As I said at the outset, it has been a remarkable year for the Diocese and the Episcopal Church. As a diocese and as a Church, in our ministries domestic and abroad, the Episcopal Church, I am glad to say, is still serving millions. The recent opinion from Fairfax Circuit Court brings to the surface deep emotions, some held in check for many years, as to how we make our way forward to restore our brothers and sisters in Christ to their churches.

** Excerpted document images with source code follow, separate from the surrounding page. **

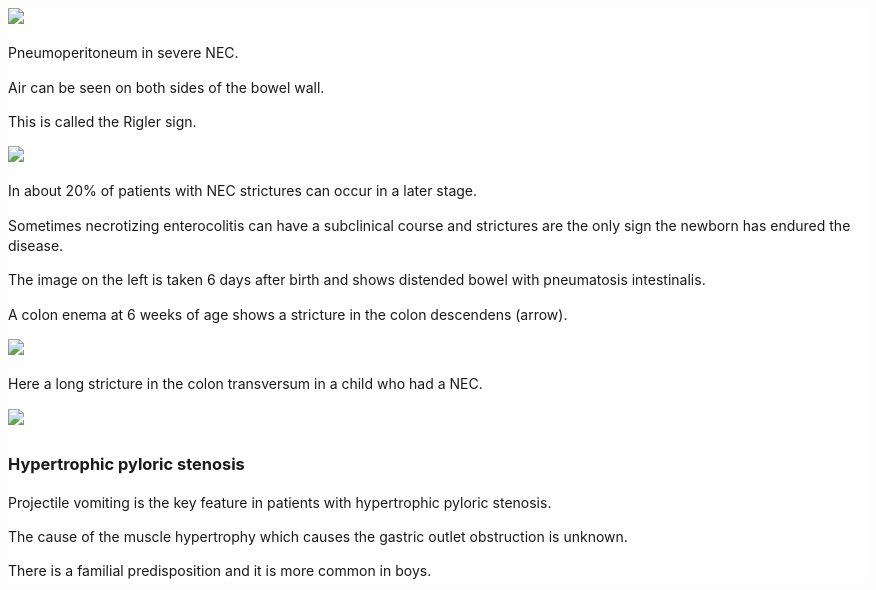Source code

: 


![](/img/containers/main/acute-abdomen-in-neonates/a5af83ba3e0542_27-NECd.jpeg/24463a079abaaf512cd91ae7a5484634.jpeg)




Pneumoperitoneum in severe NEC.  

Air can be seen on both sides of the bowel wall.


This is called the Rigler sign.








![](/img/containers/main/acute-abdomen-in-neonates/a5af83c93a7094_27-NECe.jpeg/24df9727e71f243861449a71d8f5cd24.jpeg)




In about 20% of patients with NEC strictures can occur in a later stage.  

Sometimes necrotizing enterocolitis can have a subclinical course and strictures are the only sign the newborn has endured the disease.


The image on the left is taken 6 days after birth and shows distended bowel with pneumatosis intestinalis.  

A colon enema at 6 weeks of age shows a stricture in the colon descendens (arrow).








![](/img/containers/main/acute-abdomen-in-neonates/a5af83d5e3344c_27-NECf.jpeg/1ed26dce5785c414eb84f6c835b5f888.jpeg)




Here a long stricture in the colon transversum in a child who had a NEC.








![](/img/containers/main/acute-abdomen-in-neonates/a5af83e58170e1_28-Pyloric.jpg/9bfe925ac8dbd87a45e4ad1469435508.jpg)




### Hypertrophic pyloric stenosis


Projectile vomiting is the key feature in patients with hypertrophic pyloric stenosis.  

The cause of the muscle hypertrophy which causes the gastric outlet obstruction is unknown.  

There is a familial predisposition and it is more common in boys.  

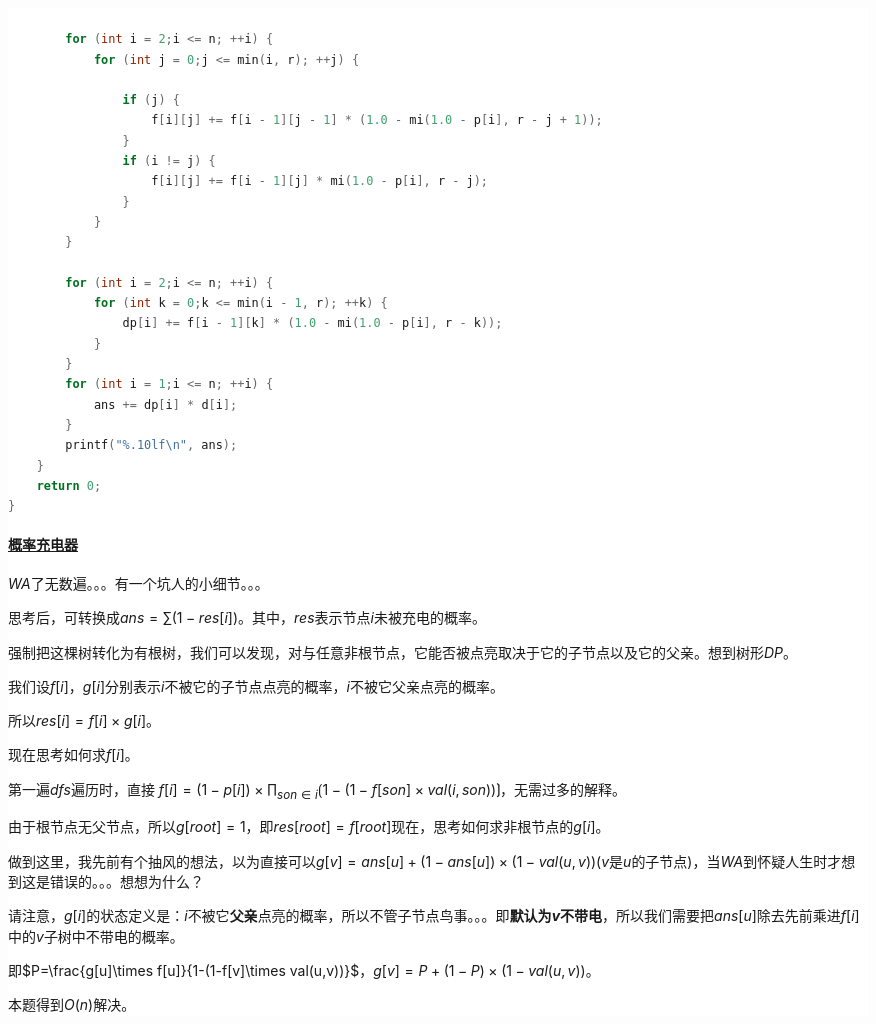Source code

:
 ```cpp
        
        for (int i = 2;i <= n; ++i) {
            for (int j = 0;j <= min(i, r); ++j) {
                
                if (j) {
                    f[i][j] += f[i - 1][j - 1] * (1.0 - mi(1.0 - p[i], r - j + 1));
                }
                if (i != j) {
                    f[i][j] += f[i - 1][j] * mi(1.0 - p[i], r - j);
                }
            }
        }
        
        for (int i = 2;i <= n; ++i) {
            for (int k = 0;k <= min(i - 1, r); ++k) {
                dp[i] += f[i - 1][k] * (1.0 - mi(1.0 - p[i], r - k));
            }
        }
        for (int i = 1;i <= n; ++i) {
            ans += dp[i] * d[i];
        }
        printf("%.10lf\n", ans);
    }
    return 0;
}
```

#### [概率充电器](https://www.luogu.org/problemnew/show/P4284)

$WA$了无数遍。。。有一个坑人的小细节。。。

思考后，可转换成$ans=\sum (1-res[i])$。其中，$res$表示节点$i$未被充电的概率。

强制把这棵树转化为有根树，我们可以发现，对与任意非根节点，它能否被点亮取决于它的子节点以及它的父亲。想到树形$DP$。

我们设$f[i]$，$g[i]$分别表示$i$不被它的子节点点亮的概率，$i$不被它父亲点亮的概率。

所以$res[i]=f[i]\times g[i]$。

现在思考如何求$f[i]$。

第一遍$dfs$遍历时，直接 $f[i]=(1-p[i])\times \prod_{son\in i}\lgroup1-(1-f[son]\times val(i,son))\rgroup$，无需过多的解释。

由于根节点无父节点，所以$g[root]=1$，即$res[root]=f[root]$现在，思考如何求非根节点的$g[i]$。

做到这里，我先前有个抽风的想法，以为直接可以$g[v]=ans[u]+(1-ans[u])\times (1-val(u,v))$($v$是$u$的子节点)，当$WA$到怀疑人生时才想到这是错误的。。。想想为什么？

请注意，$g[i]$的状态定义是：$i$不被它**父亲**点亮的概率，所以不管子节点鸟事。。。即**默认为$v$不带电**，所以我们需要把$ans[u]$除去先前乘进$f[i]$中的$v$子树中不带电的概率。

即$P=\frac{g[u]\times f[u]}{1-(1-f[v]\times val(u,v))}$，$g[v]=P+(1-P)\times (1-val(u,v))$。

本题得到$O(n)$解决。
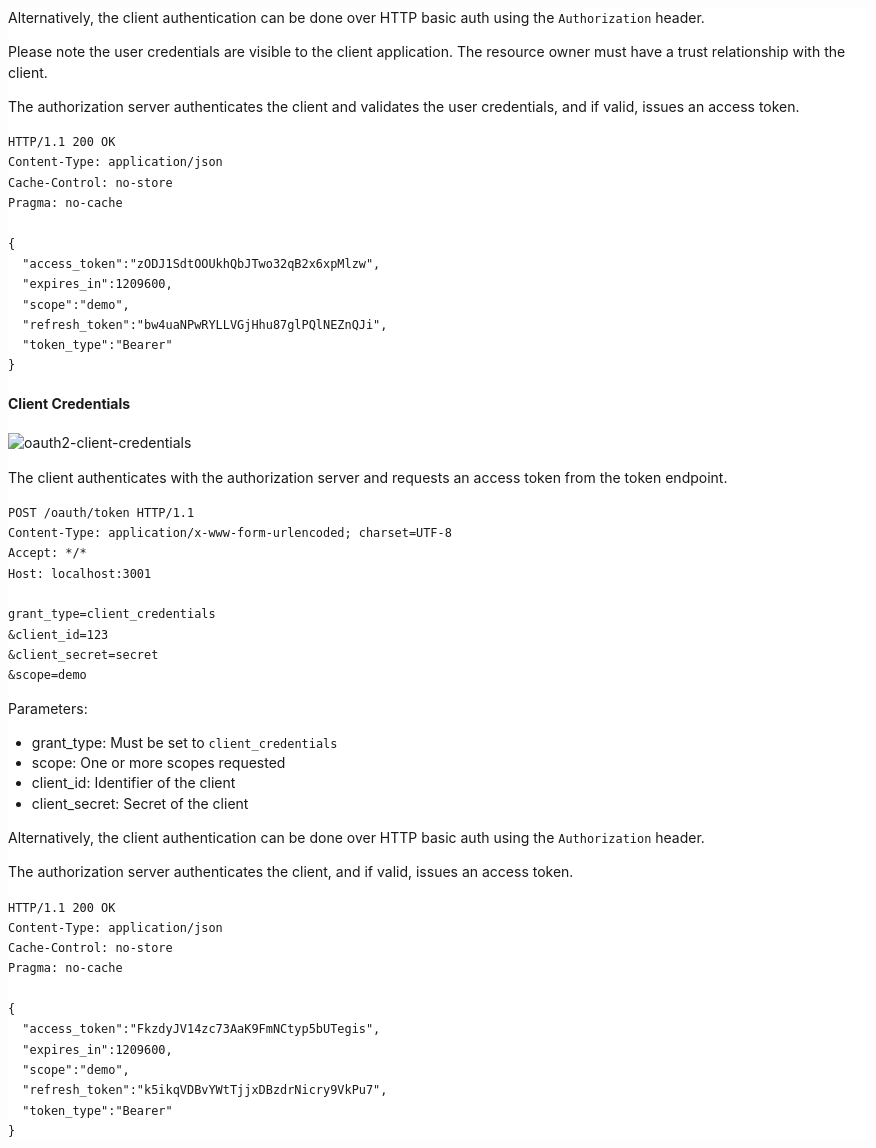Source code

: Alternatively, the client authentication can be done over HTTP basic auth using
the `Authorization` header.

Please note the user credentials are visible to the client application. The 
resource owner must have a trust relationship with the client. 

The authorization server authenticates the client and validates the user 
credentials, and if valid, issues an access token.

```
HTTP/1.1 200 OK
Content-Type: application/json
Cache-Control: no-store
Pragma: no-cache

{
  "access_token":"zODJ1SdtOOUkhQbJTwo32qB2x6xpMlzw",
  "expires_in":1209600,
  "scope":"demo",
  "refresh_token":"bw4uaNPwRYLLVGjHhu87glPQlNEZnQJi",
  "token_type":"Bearer"
}
```

#### Client Credentials

![oauth2-client-credentials](https://github.com/strongloop/strong-gateway/raw/master/docs/oauth2-client-credentials.png)

The client authenticates with the authorization server and requests an access 
token from the token endpoint.

```
POST /oauth/token HTTP/1.1
Content-Type: application/x-www-form-urlencoded; charset=UTF-8 
Accept: */*
Host: localhost:3001

grant_type=client_credentials
&client_id=123
&client_secret=secret
&scope=demo
```

Parameters:
- grant_type: Must be set to `client_credentials`
- scope: One or more scopes requested
- client_id: Identifier of the client 
- client_secret: Secret of the client

Alternatively, the client authentication can be done over HTTP basic auth using
the `Authorization` header.

The authorization server authenticates the client, and if valid, issues an 
access token.

```
HTTP/1.1 200 OK
Content-Type: application/json
Cache-Control: no-store
Pragma: no-cache

{
  "access_token":"FkzdyJV14zc73AaK9FmNCtyp5bUTegis",
  "expires_in":1209600,
  "scope":"demo",
  "refresh_token":"k5ikqVDBvYWtTjjxDBzdrNicry9VkPu7",
  "token_type":"Bearer"
}
```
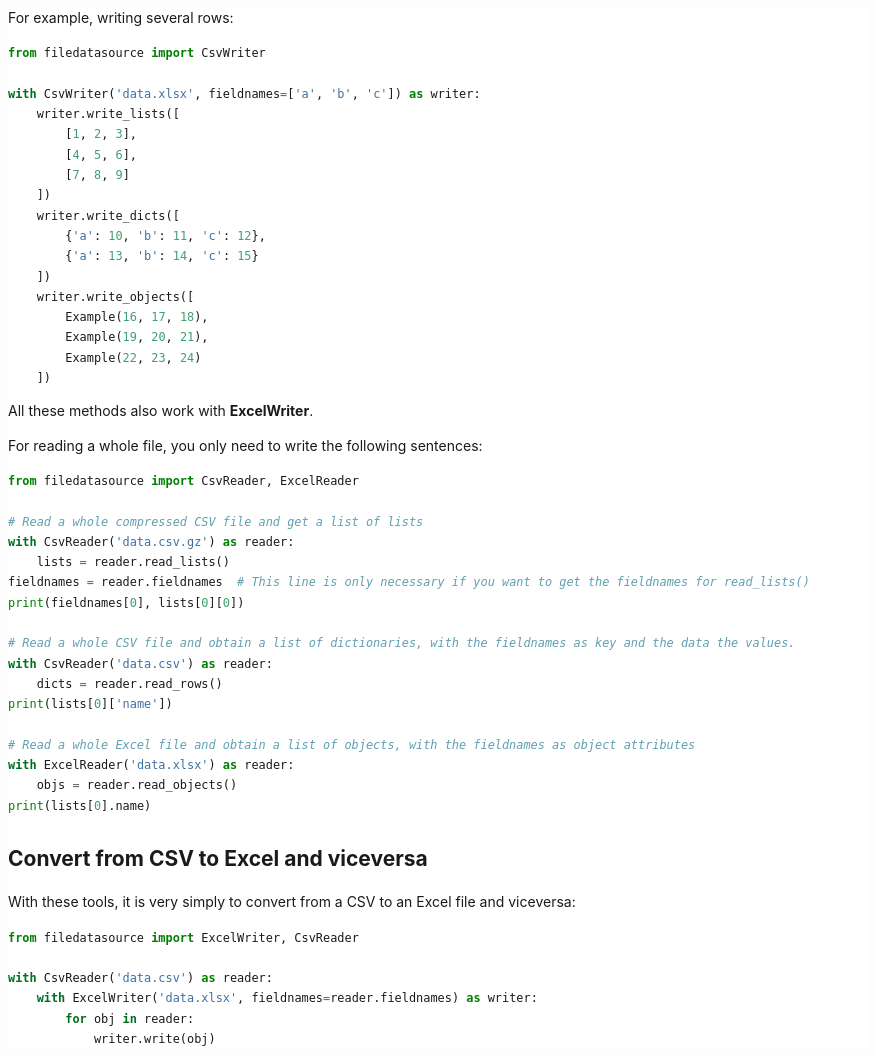 For example, writing several rows:

```python
from filedatasource import CsvWriter

with CsvWriter('data.xlsx', fieldnames=['a', 'b', 'c']) as writer:
    writer.write_lists([
        [1, 2, 3],
        [4, 5, 6],
        [7, 8, 9]
    ])
    writer.write_dicts([
        {'a': 10, 'b': 11, 'c': 12},
        {'a': 13, 'b': 14, 'c': 15}
    ])
    writer.write_objects([
        Example(16, 17, 18),
        Example(19, 20, 21),
        Example(22, 23, 24)
    ])
```
All these methods also work with __ExcelWriter__.

For reading a whole file, you only need to write the following sentences:

```python
from filedatasource import CsvReader, ExcelReader

# Read a whole compressed CSV file and get a list of lists
with CsvReader('data.csv.gz') as reader:
    lists = reader.read_lists()
fieldnames = reader.fieldnames  # This line is only necessary if you want to get the fieldnames for read_lists()
print(fieldnames[0], lists[0][0])
    
# Read a whole CSV file and obtain a list of dictionaries, with the fieldnames as key and the data the values.
with CsvReader('data.csv') as reader:
    dicts = reader.read_rows()
print(lists[0]['name'])

# Read a whole Excel file and obtain a list of objects, with the fieldnames as object attributes
with ExcelReader('data.xlsx') as reader:
    objs = reader.read_objects()
print(lists[0].name)
```

## Convert from CSV to Excel and viceversa

With these tools, it is very simply to convert from a CSV to an Excel file and viceversa:

```python
from filedatasource import ExcelWriter, CsvReader

with CsvReader('data.csv') as reader:
    with ExcelWriter('data.xlsx', fieldnames=reader.fieldnames) as writer:
        for obj in reader:
            writer.write(obj)
```
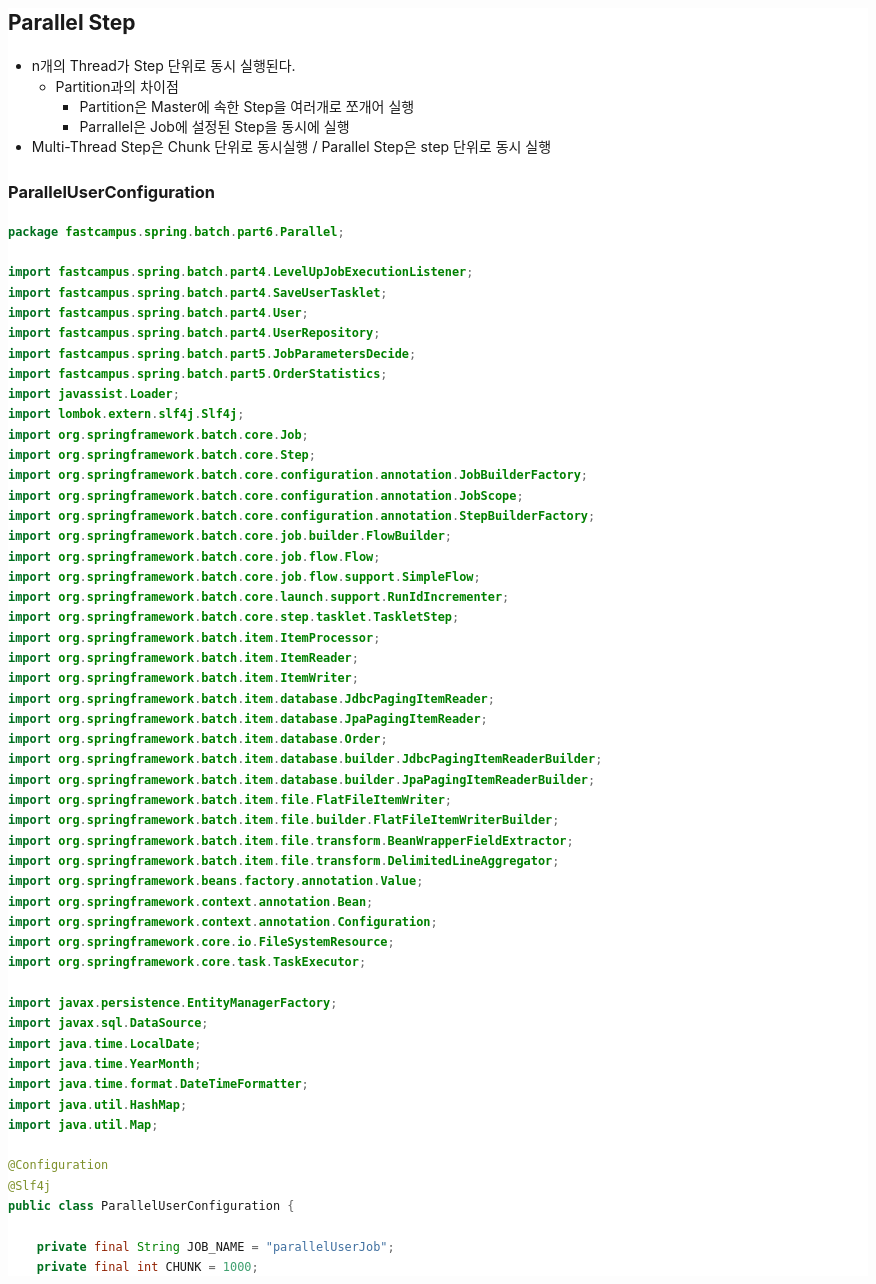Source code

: ## Parallel Step

- n개의 Thread가  Step 단위로 동시 실행된다.
  - Partition과의 차이점
    - Partition은 Master에 속한 Step을 여러개로 쪼개어 실행
    - Parrallel은 Job에 설정된  Step을 동시에 실행
- Multi-Thread Step은  Chunk 단위로 동시실행 / Parallel Step은 step 단위로 동시 실행

### ParallelUserConfiguration

```java
package fastcampus.spring.batch.part6.Parallel;

import fastcampus.spring.batch.part4.LevelUpJobExecutionListener;
import fastcampus.spring.batch.part4.SaveUserTasklet;
import fastcampus.spring.batch.part4.User;
import fastcampus.spring.batch.part4.UserRepository;
import fastcampus.spring.batch.part5.JobParametersDecide;
import fastcampus.spring.batch.part5.OrderStatistics;
import javassist.Loader;
import lombok.extern.slf4j.Slf4j;
import org.springframework.batch.core.Job;
import org.springframework.batch.core.Step;
import org.springframework.batch.core.configuration.annotation.JobBuilderFactory;
import org.springframework.batch.core.configuration.annotation.JobScope;
import org.springframework.batch.core.configuration.annotation.StepBuilderFactory;
import org.springframework.batch.core.job.builder.FlowBuilder;
import org.springframework.batch.core.job.flow.Flow;
import org.springframework.batch.core.job.flow.support.SimpleFlow;
import org.springframework.batch.core.launch.support.RunIdIncrementer;
import org.springframework.batch.core.step.tasklet.TaskletStep;
import org.springframework.batch.item.ItemProcessor;
import org.springframework.batch.item.ItemReader;
import org.springframework.batch.item.ItemWriter;
import org.springframework.batch.item.database.JdbcPagingItemReader;
import org.springframework.batch.item.database.JpaPagingItemReader;
import org.springframework.batch.item.database.Order;
import org.springframework.batch.item.database.builder.JdbcPagingItemReaderBuilder;
import org.springframework.batch.item.database.builder.JpaPagingItemReaderBuilder;
import org.springframework.batch.item.file.FlatFileItemWriter;
import org.springframework.batch.item.file.builder.FlatFileItemWriterBuilder;
import org.springframework.batch.item.file.transform.BeanWrapperFieldExtractor;
import org.springframework.batch.item.file.transform.DelimitedLineAggregator;
import org.springframework.beans.factory.annotation.Value;
import org.springframework.context.annotation.Bean;
import org.springframework.context.annotation.Configuration;
import org.springframework.core.io.FileSystemResource;
import org.springframework.core.task.TaskExecutor;

import javax.persistence.EntityManagerFactory;
import javax.sql.DataSource;
import java.time.LocalDate;
import java.time.YearMonth;
import java.time.format.DateTimeFormatter;
import java.util.HashMap;
import java.util.Map;

@Configuration
@Slf4j
public class ParallelUserConfiguration {

    private final String JOB_NAME = "parallelUserJob";
    private final int CHUNK = 1000;
```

In closing, a Buddhist story says that two monks on their way to a monastery came to a river they had to ford. A beautiful woman stood by the river. She also wanted to cross the river, but the water was too high. One of the monks lifted her onto his back and carried her across. The other monk was scandalized. As they continued their journey, he berated his brother monk on his negligence of his vows. Had he forgotten that he was a monk? How dare he even touch a woman, let alone carry her across the river? What would people say? Had he not brought their religion into disrepute? The offending monk listened patiently for two hours. Finally, he said, “Brother, I left the woman at the river. Why are you still carrying her?”
As individuals and as a diocese and as a church, we must take those steps that allow us to heal and to therefore grow. Let’s show the world that we have spoken truthfully in all that has transpired since December 2006. Let’s show the world that we continue to speak truth with love for Christ.
On behalf of your diocesan staff, thank you for allowing us to serve, and God bless you all.